Tatyana Tolstaya: “I see the author’s avatars”

I wonder what the writers themselves read? What authors, plots and characters make a particularly strong impression on them? Writers will tell about their circle of reading in our section “Questionnaire”. Today Tatyana Tolstaya answers the questions of the Psychologies questionnaire.

1. What are you reading now?

The book Love in the Life of Leo Tolstoy by Vladimir Zhdanov (1898-1971). This is a literary critic, a textual critic, on the back of the book is Bunin’s recommendation, who writes, “how noble, smart, rare she is – generally wonderful in a sea of ​​​​books and everything else that is written about Tolstoy.” The opinion of Bunin, who was “evil and tremulous”, knew Tolstoy himself and wrote about him, is especially valuable. Zhdanov knows how to pull out all the most intimate aspects of life, but to present them so carefully and gently that there is no feeling of a keyhole or dirty laundry.

2. A book that made you laugh out loud.

“Three Men in a Boat” by Jerome K. Jerome seemed very funny. And the fact that he had a middle name – Klapka, seemed homerically ridiculous, as if he was deliberately trying for us.

3. The book that made you cry.

“Steep route” Evgenia Ginzburg. The best book about the time of Stalin’s repressions. If you need to tell a child, a fool, anyone about these years, you need to give this book.

4. A character who is especially close to you.

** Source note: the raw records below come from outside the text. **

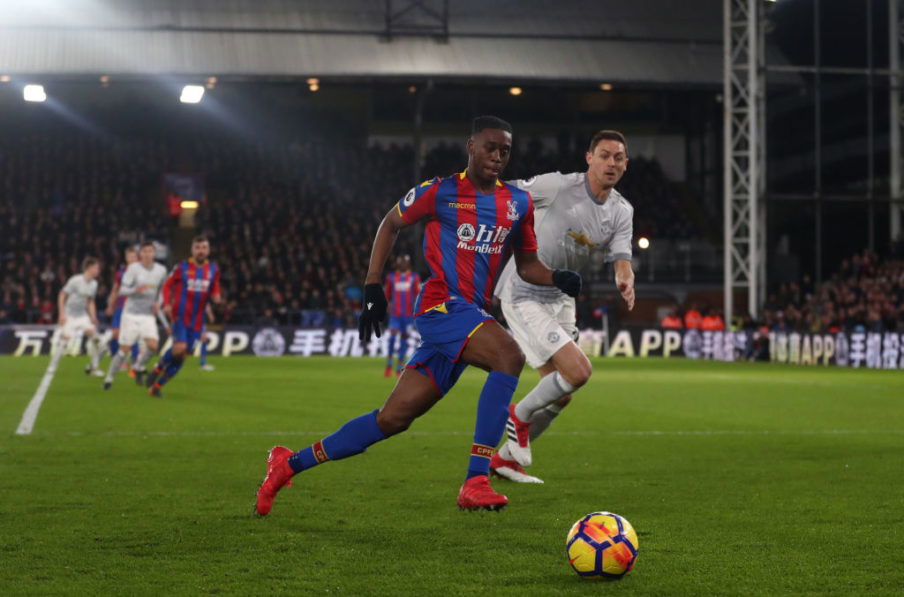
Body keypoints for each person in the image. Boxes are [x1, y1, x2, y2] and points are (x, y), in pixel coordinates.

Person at [255, 116, 581, 515]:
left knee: (392, 419)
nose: (498, 156)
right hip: (441, 307)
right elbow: (391, 223)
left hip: (469, 318)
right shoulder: (440, 191)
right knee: (509, 357)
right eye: (491, 147)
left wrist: (557, 278)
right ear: (471, 146)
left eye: (505, 151)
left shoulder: (518, 204)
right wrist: (373, 285)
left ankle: (288, 464)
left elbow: (528, 265)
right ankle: (476, 480)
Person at [491, 130, 636, 484]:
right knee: (580, 372)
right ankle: (519, 416)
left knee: (563, 392)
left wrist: (624, 277)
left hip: (561, 298)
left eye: (618, 157)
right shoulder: (557, 186)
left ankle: (504, 461)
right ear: (589, 158)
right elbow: (503, 192)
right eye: (604, 155)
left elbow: (621, 256)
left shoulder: (621, 210)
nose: (611, 163)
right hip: (523, 290)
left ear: (626, 164)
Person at [145, 236, 222, 397]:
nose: (201, 251)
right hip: (180, 316)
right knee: (179, 348)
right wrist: (166, 303)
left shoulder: (213, 270)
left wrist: (216, 297)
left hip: (198, 321)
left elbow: (214, 290)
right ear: (192, 250)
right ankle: (158, 367)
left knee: (182, 356)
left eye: (204, 248)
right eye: (198, 247)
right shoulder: (182, 267)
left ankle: (156, 388)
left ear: (208, 250)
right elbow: (167, 285)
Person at [104, 242, 167, 389]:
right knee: (124, 350)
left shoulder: (161, 270)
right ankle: (109, 378)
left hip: (147, 315)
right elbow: (122, 291)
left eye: (150, 251)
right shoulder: (133, 269)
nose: (147, 254)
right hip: (131, 314)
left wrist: (159, 303)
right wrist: (135, 290)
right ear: (140, 254)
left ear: (154, 253)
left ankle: (139, 366)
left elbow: (163, 290)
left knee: (153, 346)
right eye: (144, 251)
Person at [55, 257, 105, 375]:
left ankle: (93, 368)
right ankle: (53, 366)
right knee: (64, 340)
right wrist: (62, 314)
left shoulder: (94, 284)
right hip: (69, 315)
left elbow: (90, 301)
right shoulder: (75, 280)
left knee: (95, 338)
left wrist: (93, 316)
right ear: (89, 268)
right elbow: (62, 295)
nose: (98, 270)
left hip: (82, 315)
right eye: (96, 267)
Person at [383, 255, 421, 377]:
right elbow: (387, 295)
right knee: (392, 337)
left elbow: (418, 295)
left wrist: (417, 309)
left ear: (408, 263)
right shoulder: (391, 277)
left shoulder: (414, 277)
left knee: (404, 339)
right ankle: (389, 363)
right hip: (395, 314)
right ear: (397, 264)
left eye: (405, 262)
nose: (403, 264)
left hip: (408, 315)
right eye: (401, 262)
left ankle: (399, 365)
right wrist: (386, 305)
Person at [105, 247, 139, 369]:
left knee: (134, 335)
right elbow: (115, 290)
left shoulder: (142, 273)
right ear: (126, 257)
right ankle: (117, 360)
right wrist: (110, 305)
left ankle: (135, 362)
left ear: (137, 257)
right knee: (115, 334)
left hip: (135, 309)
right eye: (129, 256)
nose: (131, 258)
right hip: (121, 307)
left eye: (133, 256)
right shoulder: (121, 273)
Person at [199, 303, 216, 372]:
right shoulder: (203, 294)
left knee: (204, 339)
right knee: (204, 339)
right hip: (197, 320)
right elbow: (206, 305)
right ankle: (203, 363)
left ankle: (203, 363)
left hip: (199, 320)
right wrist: (210, 315)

None of the characters are close to me. Perhaps because I myself am a writer, I see not characters, but the author’s avatars, which create the character. I see what stands between the author and the character. And if we talk about the avatars of the authors, then I like Chekhov’s avatars the most. But not Antosha Chekhonte, who was different – both charming and vulgar, but already an adult Chekhov, quiet, sad, beautiful in every way. I like him, but he is no closer to me than others, because he is incomprehensible to me, and everything that I read about Chekhov did not explain him to me.

5. Which writer would you like to talk to personally?

I would really like to chat with Oliver Sachs. He is a neuropsychologist, author of several books, two of them translated into Russian. These are medical novels about the amazing properties of our brain. He writes about how a variety of disorders and deviations open in neurological patients what is closed in a normal person. He knows how to tell it and it’s very funny and heartbreaking. And what is amazing, he is not limited to materialistic frameworks, he allows God to stand behind it. This is rare for doctors, they pick up the signals but deny the one who sends them. But not Oliver Sachs. And I re-read it about once every two years.